### CONSIGNE 1
Dans l'article sur la vente aux enchères, qu'est-ce qui fait que le vase de Gallé nous emmène en Extrême-Orient ? Répondez en une à trois phrases.
### CONSIGNE 2
Extrayez de l'article le passage qui commence à « Pour une fois, le » et se termine à « tiges de bambou. », sans rien y changer.

### TEXTE À LIRE

□ □ □ □ □ □ □

L’Asie rêvée et corrigée par Émile Gallé

Le 10 décembre 2020, par Philippe Dufour

Pour une fois, le magicien du verre nancéien délaissait la flore rustique de sa Lorraine pour nous transporter en Extrême-Orient, grâce à quelques tiges de bambou.

Émile Gallé (1846-1904), vase en verre opalescent à décor de bambous, signature or au revers «E. Gallé Nancy - Déposé», h. 28 cm.
Adjugé : 20 625 

 

Leurs longues tiges annelées décorent les flancs de ce vase pansu en verre opalescent (h. 28 cm) ; de petits passereaux volètent parmi le feuillage dont la légèreté a été subtilement rendue par des émaux. Au revers, on peut déchiffrer la signature à l’or de son auteur : « E. Gallé Nancy - Déposé». Imaginé sans aucun doute dès les années 1880, ce modèle illustre l’esprit du japonisme, qui marque les intérieurs fin-de-siècle et inspire les premières créations du maître verrier. Aussi, démultipliant son estimation haute de 1 200 €, l’objet a inscrit au final 20 625 €. Dans cette session dédiée en grande partie aux arts décoratifs, on pouvait également découvrir une étonnante table de salon en acajou et marqueterie de bois de couleur à plateau carré, fruit de la collaboration de deux ténors du XXsiècle : Léonard Foujita et Jules Leleu. Le dessus est orné d’une marqueterie représentant les objets familiers du peintre Foujita, soit ses lunettes, son cigare, sa pipe, son crayon à dessin… La pièce (71 71 50 cm) portant la signature du peintre, et des alentours de 1950, devait partir à 6 250 €. Côté cimaises, c’est une école flamande du XVIIIe siècle, une toile intitulée Scène de banquet (116 162 cm), qui tirait son épingle du jeu avec 10 250 €. Cependant, la vedette absolue de la vacation niçoise était un véhicule très contemporain : la Range Rover Autobiography, de première immatriculation en date du 17/07/2015, qui redémarrait pour 47 700 €.

□ □ □ □ □ □ □

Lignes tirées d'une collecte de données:
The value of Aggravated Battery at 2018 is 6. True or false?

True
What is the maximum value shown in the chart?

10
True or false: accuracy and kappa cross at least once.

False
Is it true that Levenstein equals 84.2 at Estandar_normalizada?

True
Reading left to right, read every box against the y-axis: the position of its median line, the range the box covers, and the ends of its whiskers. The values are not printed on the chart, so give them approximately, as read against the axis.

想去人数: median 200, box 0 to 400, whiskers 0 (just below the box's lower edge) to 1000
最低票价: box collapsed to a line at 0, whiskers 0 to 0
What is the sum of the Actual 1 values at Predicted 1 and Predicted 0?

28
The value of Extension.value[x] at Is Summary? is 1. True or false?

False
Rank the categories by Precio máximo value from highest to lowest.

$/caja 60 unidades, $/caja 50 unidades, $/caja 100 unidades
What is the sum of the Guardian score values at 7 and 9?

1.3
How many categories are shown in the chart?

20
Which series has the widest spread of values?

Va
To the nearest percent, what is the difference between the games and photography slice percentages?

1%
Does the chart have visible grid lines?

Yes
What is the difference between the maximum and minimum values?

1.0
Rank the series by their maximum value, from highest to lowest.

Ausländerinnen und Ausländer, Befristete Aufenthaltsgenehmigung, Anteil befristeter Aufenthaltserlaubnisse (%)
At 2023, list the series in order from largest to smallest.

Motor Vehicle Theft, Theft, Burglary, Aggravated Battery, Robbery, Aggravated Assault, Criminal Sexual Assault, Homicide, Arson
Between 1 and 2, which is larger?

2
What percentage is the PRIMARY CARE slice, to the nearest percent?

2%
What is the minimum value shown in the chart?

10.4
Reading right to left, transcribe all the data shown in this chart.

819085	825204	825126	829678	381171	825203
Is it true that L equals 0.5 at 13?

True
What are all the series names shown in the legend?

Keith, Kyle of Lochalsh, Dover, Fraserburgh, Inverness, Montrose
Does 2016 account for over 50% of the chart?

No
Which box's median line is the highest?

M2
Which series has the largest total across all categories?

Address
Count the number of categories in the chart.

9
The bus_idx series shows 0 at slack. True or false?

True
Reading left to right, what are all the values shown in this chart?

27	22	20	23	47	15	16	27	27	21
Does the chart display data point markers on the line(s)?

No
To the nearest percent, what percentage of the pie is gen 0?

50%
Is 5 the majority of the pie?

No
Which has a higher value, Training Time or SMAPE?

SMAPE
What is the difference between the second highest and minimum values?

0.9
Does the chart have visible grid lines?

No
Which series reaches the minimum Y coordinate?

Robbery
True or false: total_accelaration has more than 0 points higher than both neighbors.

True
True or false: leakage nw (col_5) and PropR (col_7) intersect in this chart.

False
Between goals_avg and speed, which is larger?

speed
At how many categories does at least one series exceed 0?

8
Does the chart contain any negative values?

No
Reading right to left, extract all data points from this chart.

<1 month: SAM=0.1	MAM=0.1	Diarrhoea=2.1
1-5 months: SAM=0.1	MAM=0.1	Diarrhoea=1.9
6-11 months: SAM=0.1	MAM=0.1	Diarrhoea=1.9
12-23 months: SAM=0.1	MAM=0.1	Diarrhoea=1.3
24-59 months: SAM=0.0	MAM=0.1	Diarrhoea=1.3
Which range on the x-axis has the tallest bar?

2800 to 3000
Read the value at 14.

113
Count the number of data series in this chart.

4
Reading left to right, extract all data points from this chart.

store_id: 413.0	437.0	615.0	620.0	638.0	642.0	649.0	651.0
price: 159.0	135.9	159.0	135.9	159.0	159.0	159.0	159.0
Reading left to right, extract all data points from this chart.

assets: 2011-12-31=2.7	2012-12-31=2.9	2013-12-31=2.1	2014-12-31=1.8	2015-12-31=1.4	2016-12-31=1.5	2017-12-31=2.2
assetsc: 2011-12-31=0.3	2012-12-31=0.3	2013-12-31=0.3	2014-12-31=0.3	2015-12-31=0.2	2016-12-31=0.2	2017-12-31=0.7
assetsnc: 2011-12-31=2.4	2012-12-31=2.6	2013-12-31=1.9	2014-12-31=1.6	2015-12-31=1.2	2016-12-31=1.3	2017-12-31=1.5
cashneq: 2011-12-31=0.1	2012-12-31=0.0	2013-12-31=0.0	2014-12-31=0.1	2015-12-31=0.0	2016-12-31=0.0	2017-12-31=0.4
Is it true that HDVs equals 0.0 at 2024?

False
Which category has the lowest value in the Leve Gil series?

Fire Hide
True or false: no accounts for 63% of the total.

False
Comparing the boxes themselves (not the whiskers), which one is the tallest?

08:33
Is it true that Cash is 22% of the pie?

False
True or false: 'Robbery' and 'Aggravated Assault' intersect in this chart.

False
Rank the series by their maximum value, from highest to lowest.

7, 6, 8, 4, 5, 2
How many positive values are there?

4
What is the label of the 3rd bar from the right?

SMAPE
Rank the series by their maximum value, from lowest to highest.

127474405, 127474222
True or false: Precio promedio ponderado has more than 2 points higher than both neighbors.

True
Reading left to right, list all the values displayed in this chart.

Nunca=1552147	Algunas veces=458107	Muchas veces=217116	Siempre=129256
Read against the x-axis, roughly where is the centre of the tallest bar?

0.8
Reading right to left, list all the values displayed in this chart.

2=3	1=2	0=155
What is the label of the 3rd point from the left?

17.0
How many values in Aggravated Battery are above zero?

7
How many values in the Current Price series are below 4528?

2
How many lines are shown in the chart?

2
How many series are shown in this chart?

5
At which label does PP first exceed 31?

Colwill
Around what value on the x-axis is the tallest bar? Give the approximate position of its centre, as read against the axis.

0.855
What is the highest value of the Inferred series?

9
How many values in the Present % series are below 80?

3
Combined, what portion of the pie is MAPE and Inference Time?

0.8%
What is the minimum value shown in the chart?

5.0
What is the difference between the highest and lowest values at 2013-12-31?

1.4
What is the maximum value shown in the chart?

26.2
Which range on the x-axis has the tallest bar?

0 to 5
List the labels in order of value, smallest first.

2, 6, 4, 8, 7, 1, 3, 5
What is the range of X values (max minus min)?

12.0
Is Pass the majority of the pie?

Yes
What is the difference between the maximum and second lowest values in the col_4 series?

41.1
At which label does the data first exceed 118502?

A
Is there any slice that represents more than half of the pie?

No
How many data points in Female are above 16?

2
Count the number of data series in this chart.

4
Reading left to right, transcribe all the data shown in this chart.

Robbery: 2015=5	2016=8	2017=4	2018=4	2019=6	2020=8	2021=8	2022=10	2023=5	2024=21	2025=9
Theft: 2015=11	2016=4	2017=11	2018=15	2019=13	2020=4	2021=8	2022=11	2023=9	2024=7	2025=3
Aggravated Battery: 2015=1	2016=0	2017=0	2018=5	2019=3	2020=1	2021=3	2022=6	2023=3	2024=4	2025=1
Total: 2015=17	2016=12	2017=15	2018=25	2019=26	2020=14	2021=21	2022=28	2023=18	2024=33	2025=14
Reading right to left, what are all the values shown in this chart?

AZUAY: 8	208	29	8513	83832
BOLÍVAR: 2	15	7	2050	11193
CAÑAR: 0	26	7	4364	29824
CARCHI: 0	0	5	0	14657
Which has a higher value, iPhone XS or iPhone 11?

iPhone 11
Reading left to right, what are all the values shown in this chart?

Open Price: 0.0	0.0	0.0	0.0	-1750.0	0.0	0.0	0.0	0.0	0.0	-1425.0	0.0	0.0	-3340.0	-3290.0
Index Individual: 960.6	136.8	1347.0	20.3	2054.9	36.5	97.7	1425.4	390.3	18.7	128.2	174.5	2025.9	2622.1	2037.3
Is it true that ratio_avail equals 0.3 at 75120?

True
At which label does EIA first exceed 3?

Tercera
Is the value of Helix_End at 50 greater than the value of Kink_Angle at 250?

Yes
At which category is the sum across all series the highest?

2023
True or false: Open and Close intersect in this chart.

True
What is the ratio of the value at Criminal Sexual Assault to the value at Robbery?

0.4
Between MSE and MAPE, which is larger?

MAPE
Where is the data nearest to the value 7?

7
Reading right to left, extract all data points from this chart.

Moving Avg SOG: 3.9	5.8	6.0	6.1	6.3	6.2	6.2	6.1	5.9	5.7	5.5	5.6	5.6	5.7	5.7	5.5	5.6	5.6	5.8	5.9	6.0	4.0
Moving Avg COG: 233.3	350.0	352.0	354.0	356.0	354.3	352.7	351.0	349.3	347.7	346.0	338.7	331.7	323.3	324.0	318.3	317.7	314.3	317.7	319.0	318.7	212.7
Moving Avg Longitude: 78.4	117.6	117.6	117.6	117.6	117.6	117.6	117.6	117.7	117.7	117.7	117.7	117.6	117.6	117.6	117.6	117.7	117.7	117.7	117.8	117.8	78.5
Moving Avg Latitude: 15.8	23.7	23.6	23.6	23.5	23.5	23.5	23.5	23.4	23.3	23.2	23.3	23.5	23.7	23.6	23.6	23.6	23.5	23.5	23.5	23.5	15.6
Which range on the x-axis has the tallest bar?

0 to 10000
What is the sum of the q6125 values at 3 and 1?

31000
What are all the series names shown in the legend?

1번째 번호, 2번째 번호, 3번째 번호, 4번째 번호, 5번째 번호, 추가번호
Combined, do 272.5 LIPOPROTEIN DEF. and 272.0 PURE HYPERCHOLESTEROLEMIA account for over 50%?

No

□ □ □ □ □ □ □

### RÉPONSE 1
Le vase nous emmène en Extrême-Orient grâce à son décor de tiges de bambou. Leurs longues tiges annelées ornent les flancs de ce vase en verre opalescent. Pour une fois, Gallé délaisse la flore rustique de sa Lorraine.

### RÉPONSE 2
Pour une fois, le magicien du verre nancéien délaissait la flore rustique de sa Lorraine pour nous transporter en Extrême-Orient, grâce à quelques tiges de bambou.